Plus de visibilité, plus de leads : faire plus de webmarketing ne suffit pas toujours.
Passer de “plus de visibilité” à une visibilité qui sert vraiment les objectifs commerciaux
Je vois souvent des entreprises demander plus de visibilité comme on demanderait plus d’air dans une pièce déjà ouverte. Plus de trafic, plus de leads, plus de campagnes, plus de présence. La demande semble logique. Elle l’est, en partie.
Mais la visibilité n’a de valeur que si elle sert une direction claire. Être vu ne suffit pas. Il faut être compris, choisi, mémorisé, puis transformé en opportunité commerciale. Une entreprise peut être active sur tous les fronts et rester floue dans l’esprit de ses prospects. Elle peut communiquer beaucoup, sans vraiment avancer.
À mon sens, le sujet n’est donc pas de devenir plus visible à tout prix. Le sujet est de construire une visibilité utile, reliée aux objectifs, au cycle de vente, aux priorités commerciales et à la réalité des équipes.
Pourquoi “faire plus” de marketing ne suffit plus toujours
Dans les PME déjà structurées, le problème n’est plus toujours l’absence d’actions. Il y a souvent un site, des contenus, des campagnes, un CRM, parfois de l’automation, un reporting, des prestataires, des idées.
Le danger, ici, n’est pas l’immobilisme, c’est l’empilement des actions.
On ajoute une campagne parce que la précédente n’a pas assez porté.
On relance un contenu parce qu’il faut nourrir les réseaux.
On regarde les chiffres, mais sans toujours savoir quelles décisions ils doivent éclairer.
Le marketing devient un paysage chargé, presque bruyant. Il travaille, oui. Mais il ne tranche pas.
Je crois que c’est à ce moment précis qu’une stratégie digitale doit redevenir un outil de choix, et non un inventaire d’actions.
Pourquoi les PME qui fonctionnent ont besoin d’un regard extérieur à un certain moment
Les entreprises dont je parle ne sont pas en retard. Elles fonctionnent. Elles ont des clients, une offre, des équipes, une présence digitale. C’est justement pour cela que le sujet devient plus subtil.
Quand une organisation a déjà construit des choses, il devient difficile de regarder ce qui doit être conservé, ajusté ou arrêté.

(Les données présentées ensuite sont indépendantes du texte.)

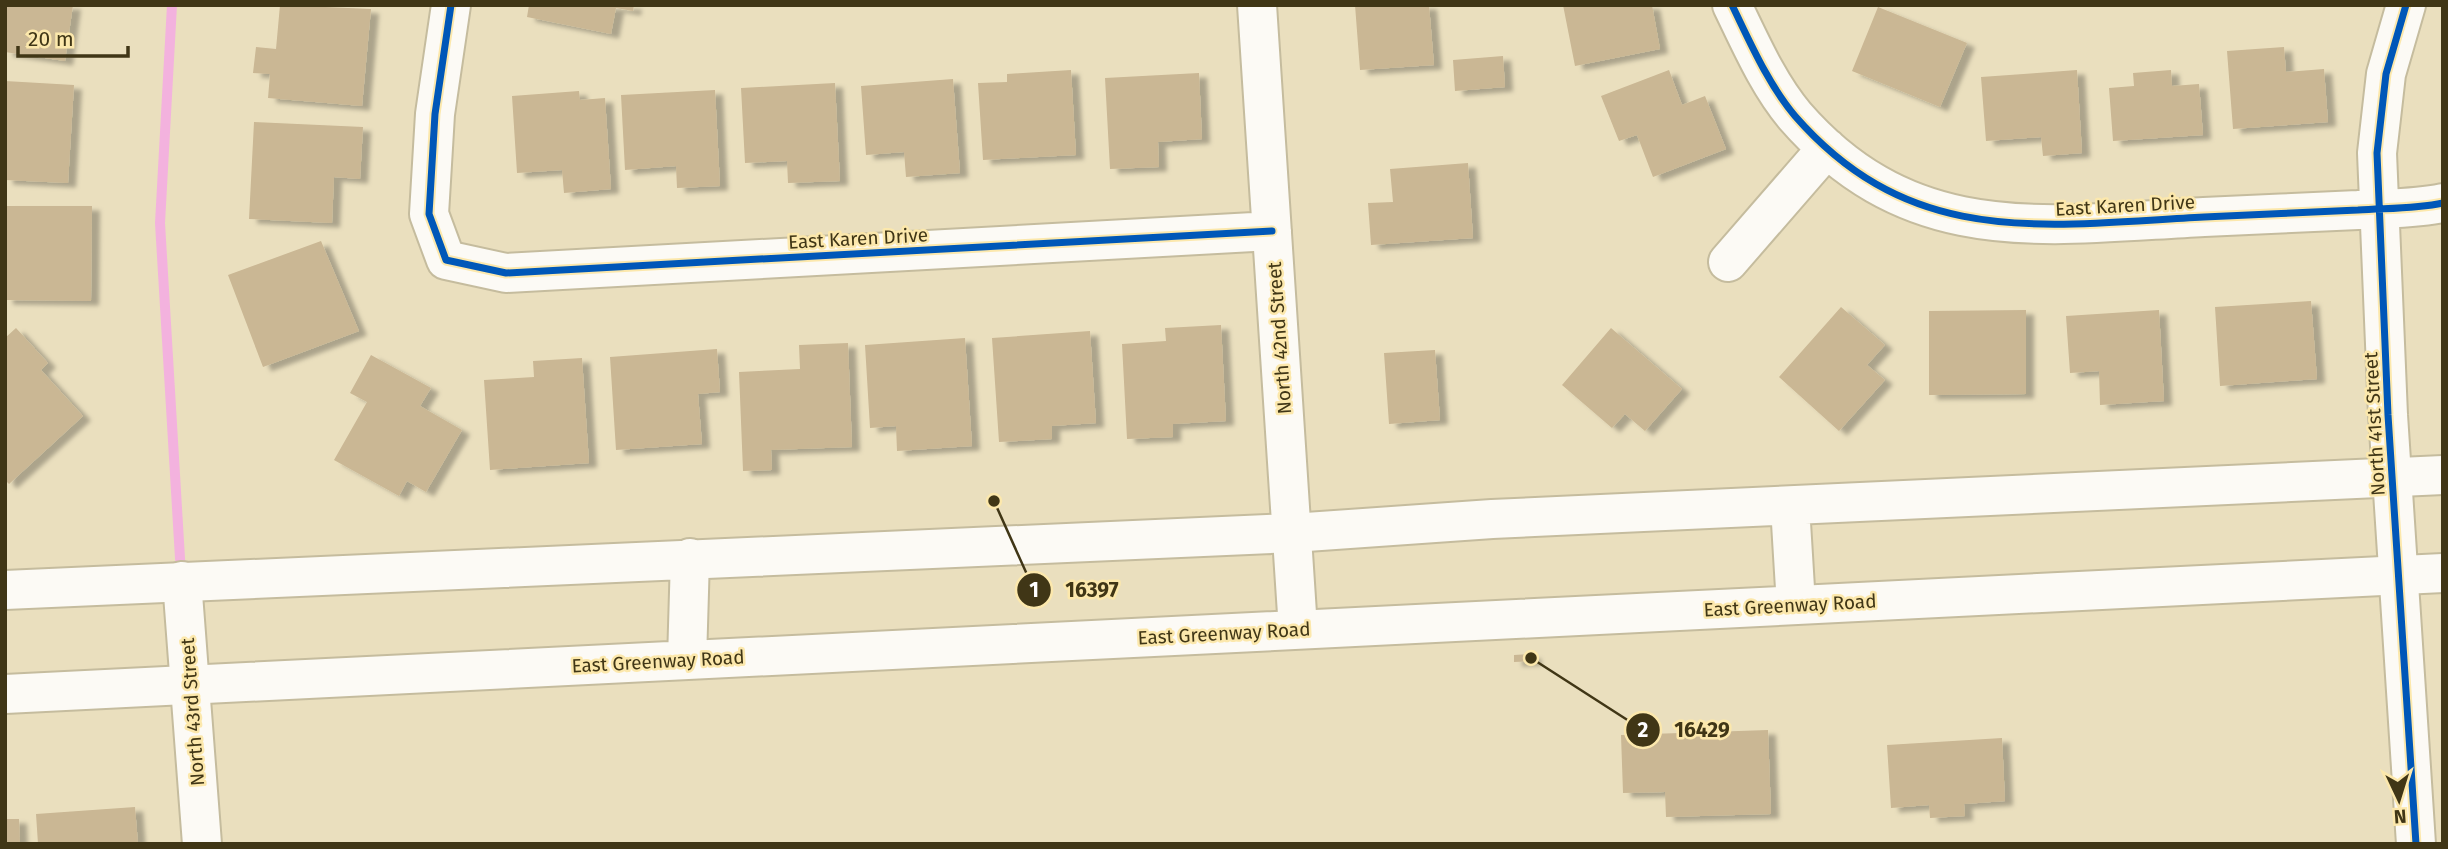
<svg xmlns="http://www.w3.org/2000/svg" width="2448" height="849" font-family="'Fira Sans',sans-serif">
<defs>
<filter id="shadow"><feDropShadow dx="8" dy="4.5" stdDeviation="2" flood-color="#0004"/></filter>
</defs>
<rect width="100%" height="100%" fill="#eadfbe"/>
<g fill="none" stroke-linecap="round" stroke-linejoin="round">
<path stroke="#f3b2de" stroke-width="10" d="M172,5L160,223L181,575"/>
</g>
<path fill="#cab794" filter="url(#shadow)" d="M7,5H73L65,61L5,52Z
M280,5L371,9L362,106L268,98L270,74L253,73L256,47L276,49Z
M529,5H634L633,11L616,8L611,34L527,17Z
M1355,5H1429L1434,65L1360,70Z
M1563,5H1652L1660,49L1575,66Z
M1878,7L1967,43L1940,107L1852,71Z
M2284,47L2286,72L2324,69L2328,122L2233,129L2227,51Z
M1503,56L1505,87L1455,91L1453,60Z
M1071,70L1076,155L983,160L978,83L1007,82V74Z
M1669,70L1682,105L1705,96L1726,149L1653,177L1637,135L1619,141L1601,96Z
M2077,70L2082,153L2043,156L2041,137L1986,141L1981,77Z
M2171,70L2172,86L2199,84L2203,135L2113,141L2109,88L2134,86L2133,73Z
M1199,73L1202,139L1158,142L1159,167L1110,169L1105,78Z
M953,79L960,173L906,177L904,152L866,155L861,86Z
M5,81L74,85L68,183L5,180Z
M835,83L840,181L788,183L787,161L745,163L741,88Z
M715,90L720,186L677,188L676,166L625,170L621,95Z
M579,91L580,100L605,98L611,189L564,193L562,170L517,173L512,96Z
M254,122L363,127L360,179L334,177L332,223L249,219Z
M1468,163L1473,238L1371,245L1368,203L1393,202L1390,169Z
M5,206H92L91,301L5,300Z
M321,241L359,331L263,367L228,275Z
M2311,301L2317,379L2220,386L2215,307Z
M1841,307L1885,345L1867,365L1885,380L1839,431L1779,377Z
M2026,310V394L1929,395V311Z
M2159,310L2164,401L2100,405L2099,371L2070,373L2066,316Z
M1221,325L1226,421L1173,424V437L1127,439L1122,344L1166,341L1165,328Z
M16,328L48,363L41,370L83,416L9,484L5,480V338Z
M1611,328L1682,389L1645,431L1625,414L1612,428L1562,385Z
M1090,331L1096,423L1052,426V439L999,442L992,338Z
M965,338L972,446L897,451L896,426L870,428L865,345Z
M848,343L852,447L771,450L772,470L743,471L739,372L800,369L799,345Z
M717,349L720,392L698,394L702,444L616,450L610,357Z
M1435,350L1440,420L1389,424L1384,353Z
M371,355L431,388L420,406L462,430L426,492L407,481L399,496L334,460L367,402L350,393Z
M582,358L589,463L490,470L484,380L534,377L533,361Z
M1533,654L1534,661L1514,662V655Z
M1768,730L1771,814L1666,817L1665,792L1623,793L1621,735Z
M2002,738L2005,801L1964,804L1965,816L1930,818L1929,805L1891,808L1887,745Z
M135,807L138,844H38L36,814Z
M5,819H19L20,844H5Z"/>
<g fill="none" stroke-linecap="round" stroke-linejoin="round">
<g stroke="#c5bc9e" stroke-width="42">
<path id="minor" d="M451,5L435,114L429,214L446,260L506,273L1272,231
M1257,5L1298,629
M1732,5C1750,42 1768,84 1795,116C1912,250 2045,225 2204,217C2255,215 2307,212 2358,210C2386,208 2415,209 2443,203
M2406,5L2386,74L2377,153L2388,415L2416,844
M1728,262L1827,148
M182,581L202,844"/>
</g>
<g stroke="#c5bc9e" stroke-width="42">
<path id="secondary" d="M1790,506L1796,605
M5,590L1292,533L1492,519L2443,475
M687,660L690,558
M5,694L2443,573"/>
</g>
<use href="#minor" stroke="#fcfaf5" stroke-width="38"/>
<use href="#secondary" stroke="#fcfaf5" stroke-width="38"/>
<g stroke="#fce8ac" stroke-width="11">
<path id="cycleway" d="M451,5L435,114L429,214L446,260L506,273L1272,231
M1732,5C1750,42 1768,84 1795,116C1912,250 2045,225 2204,217C2255,215 2307,212 2358,210C2386,208 2415,209 2443,203
M2406,5L2386,74L2377,153L2388,415L2416,844"/>
</g>
<use href="#cycleway" stroke="#0057b8" stroke-width="7"/>
</g>
<g text-anchor="middle" stroke-width="5" stroke-linejoin="round" paint-order="stroke">
<g font-size="19" fill="#403616" stroke="#fce8ac">
<text transform="translate(2125 205) rotate(-3)" y="7">East Karen Drive</text>
<text transform="translate(858 238) rotate(-3)" y="7">East Karen Drive</text>
<text transform="translate(1279 338) rotate(-94)" y="7">North 42nd Street</text>
<text transform="translate(2374 424) rotate(-93)" y="7">North 41st Street</text>
<text transform="translate(1790 605) rotate(-3)" y="7">East Greenway Road</text>
<text transform="translate(1224 633) rotate(-3)" y="7">East Greenway Road</text>
<text transform="translate(658 661) rotate(-3)" y="7">East Greenway Road</text>
<text transform="translate(192 712) rotate(-94)" y="7">North 43rd Street</text>
</g>
</g>
<path fill="none" stroke="#403616" stroke-width="2.5" d="M994 501L1034 590M1531 658L1643 730"/>
<g fill="#403616" stroke="#fce8ac" stroke-width="2.5">
<circle cx="994" cy="501" r="7"/>
<circle cx="1531" cy="658" r="7"/>
<circle cx="1034" cy="590" r="18"/>
<circle cx="1643" cy="730" r="18"/>
</g>
<g font-size="21" text-anchor="middle" font-weight="bold" fill="#fff">
<text x="1034" y="597">1</text>
<text x="1643" y="737">2</text>
</g>
<g font-size="21" text-anchor="middle" font-weight="bold" fill="#403616" stroke="#fce8ac" stroke-width="5" stroke-linejoin="round" paint-order="stroke">
<text x="1092" y="597">16397</text>
<text x="1702" y="737">16429</text>
</g>
<rect width="2448" height="849" fill="none" stroke="#403616" stroke-width="14"/>
<g transform="translate(2399 800) rotate(176)" stroke="#fce8ac" stroke-width="5" paint-order="stroke">
<path d="M0-5L12 26L0 18L-12 26Z" fill="#403616"/>
<text y="-10" font-size="19" font-weight="bold" text-anchor="middle" fill="#403616">N</text>
</g>
<path d="M18 46v10h110v-10" fill="none" stroke="#403616" stroke-width="3.5"/>
<text x="28" y="46" font-size="21" fill="#403616" stroke="#fce8ac" stroke-width="5" paint-order="stroke">20 m</text>
</svg>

Les habitudes protègent les actions existantes. Les outils prennent de la place.
Les urgences commerciales dictent parfois le calendrier marketing.
Un regard extérieur permet de remettre de la netteté là où tout s’est un peu mêlé. Non pas pour juger, mais pour distinguer. Ce qui sert vraiment. Ce qui occupe. Ce qui coûte. Ce qui peut attendre.
Le vrai sujet : savoir quoi garder, quoi arrêter, quoi prioriser
Je défends une idée simple : une PME n’a pas toujours besoin de plus d’actions. Elle a souvent besoin de meilleurs arbitrages.
Garder ce qui soutient la croissance. Arrêter ce qui disperse. Prioriser ce qui peut produire un effet réel dans les douze prochains mois.
→ Ce travail est moins spectaculaire qu’une nouvelle campagne, mais il est plus structurant.
C’est aussi une manière de réconcilier marketing, communication et commerce. Chacun cesse d’avancer dans son couloir. L’entreprise retrouve une ligne.
Remettre de l’ordre dans un marketing déjà existant
C’est précisément ce que je fais lorsque je travaille avec la direction marketing, commercial & communication.
J’interviens auprès d’entreprises qui ont déjà engagé des actions, mais qui ont besoin d’un cadre plus clair pour décider. Mon accompagnement repose sur un diagnostic d’arbitrage : comprendre ce qui existe, ce qui fonctionne, ce qui fatigue, ce qui brouille la trajectoire.
Ensuite, je travaille la gouvernance marketing : qui décide, sur quels critères, avec quels indicateurs, à quel rythme. Puis vient la priorisation stratégique : choisir les chantiers essentiels, poser une vision à 5 ans et construire un plan d’action réaliste pour l’année 1.
Je propose une méthode pour avancer avec une stratégie digitale claire et précise.